Strong winds we do get on occasion. I'll check with the builder to get his take. I used those when I build my polebarn.
Builders don't like to mess with them, if they can get away with not. Air nailers are much faster. There may be an air nailer now though that will handle the fat short nails.
A mix of stone veneer and hardy plank. Have not decided which will go where the meter base and transfer switch will be yet. Good idea about spacers if we go the hardy plank route!
Hardy plank is nice but I hate to paint. You can get some white nylon dowel and saw off a few pieces the thickness you think your siding will be. Center drill it for the longer mounting screws, and you can do what I said before regardless of the siding/stone.
Sure Ron!
i guess that means "let-r-fly.
Most houses with the ridge or peak over the garage door/doors center the cutouts for balance. Your original concept, even though the door was not centered under the peak maintained the balance by
1. covering the door with the siding material and 2. covering the storage nook face on the right side with stone about the same width as the stone on the left in front of the garden entrance.
Adding the wider door, IMO would look more balanced if you keep the siding above the door and the door covering the same material. Then if you extend the stone covering to the right of the right side of the garage an amount similar to the entrance width you will regain the balance and also create a better street view in that the generator, meter box, and related devices will not show as you approach the front of the house.
I would suggest you pound some posts in the ground to get an idea of the wall extension effect and look at it from different angles while standing out in the driveway. You probably already paid for the stone on the right of the garage anyway in the original bid.
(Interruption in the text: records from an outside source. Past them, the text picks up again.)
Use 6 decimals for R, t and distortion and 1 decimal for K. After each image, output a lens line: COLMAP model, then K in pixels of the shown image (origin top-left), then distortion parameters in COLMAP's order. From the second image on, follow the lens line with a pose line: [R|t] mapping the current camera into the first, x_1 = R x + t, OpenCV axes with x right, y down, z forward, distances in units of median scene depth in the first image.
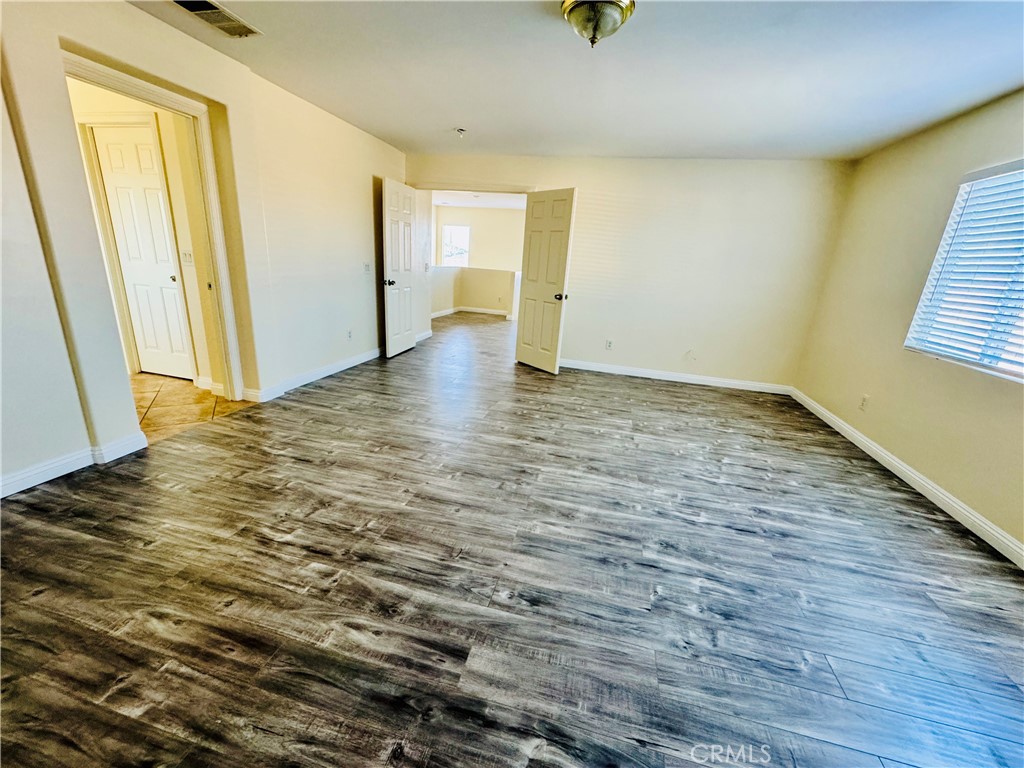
lens RADIAL K [[408.2, 0, 517.0], [0, 408.2, 385.0], [0, 0, 1]] dist [-0.002530, 0.000132]
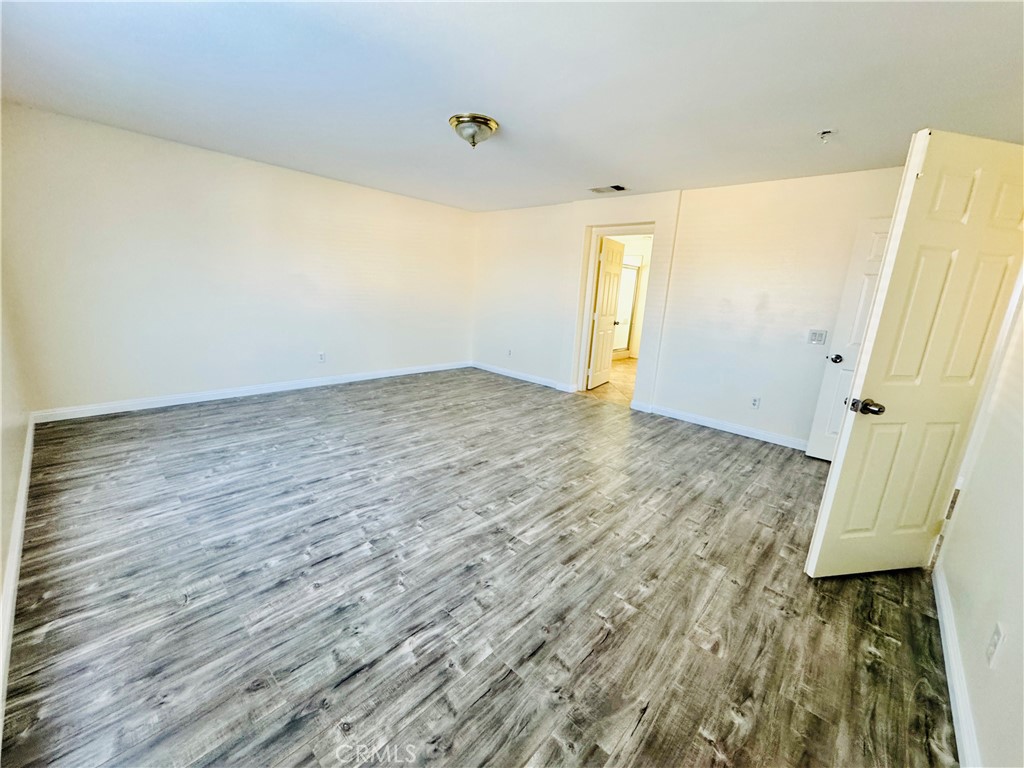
lens RADIAL K [[408.2, 0, 508.3], [0, 408.2, 386.5], [0, 0, 1]] dist [-0.002530, 0.000132]
pose [[-0.484673, 0.108589, -0.867929, 1.111736], [-0.344345, 0.888452, 0.303447, -0.415233], [0.804064, 0.445940, -0.393217, 1.536315]]
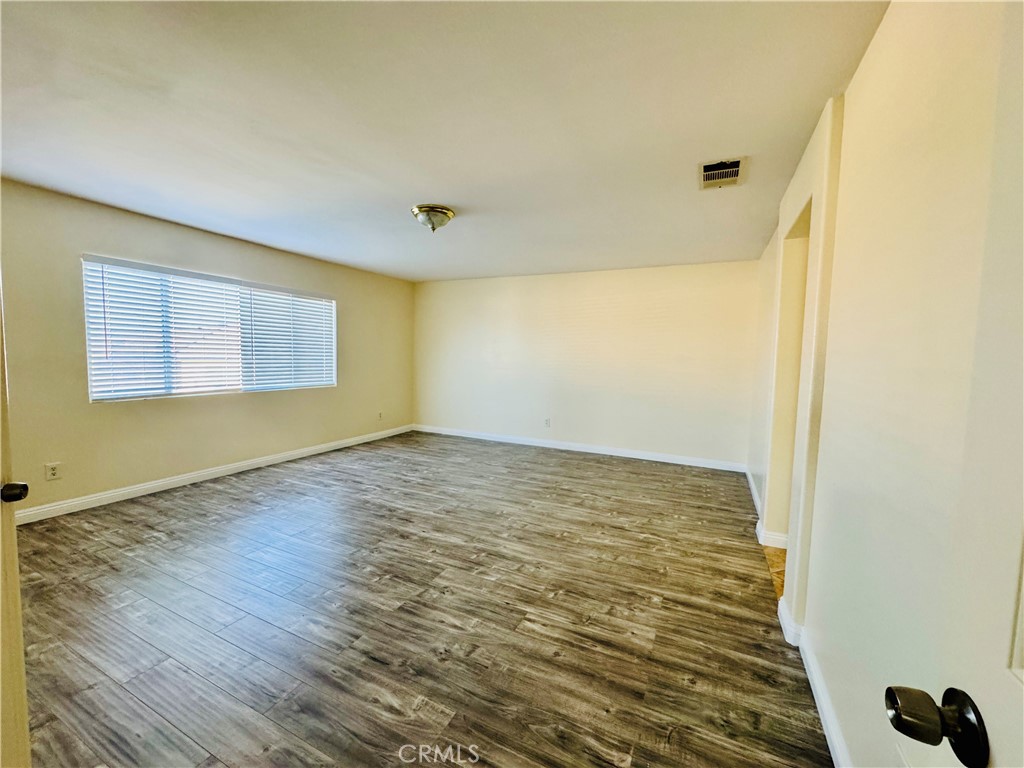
lens RADIAL K [[408.2, 0, 512.1], [0, 408.2, 383.2], [0, 0, 1]] dist [-0.002530, 0.000132]
pose [[-0.972281, -0.107248, 0.207769, -0.408793], [-0.024316, 0.930159, 0.366350, -0.652335], [-0.232549, 0.351143, -0.906984, 1.986592]]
When they dig the foundation for the wall on the left they can also do the right.
See attached changes to the original artist conception.
Number 2...
If you have not done so already, read all the warranty requirements for the roof shingles. Most 30 year shingles today are fully covered for the 1st 10 years, but only if the underlayment has been done according to the requirements for a particular shingle. Most require a rubber stick down roll as the first thing above the spoutings for ice protection and also in all valleys. Some require it along the outer edges as well as starter strips, and a specific nailing pattern. You can read all the requirements on the net at the mfg. sites or pick up pamphlets at a builder supply that sells the brand you want to use.
After the contractor starts laying the shingles it will be too late if he hasn't done it right.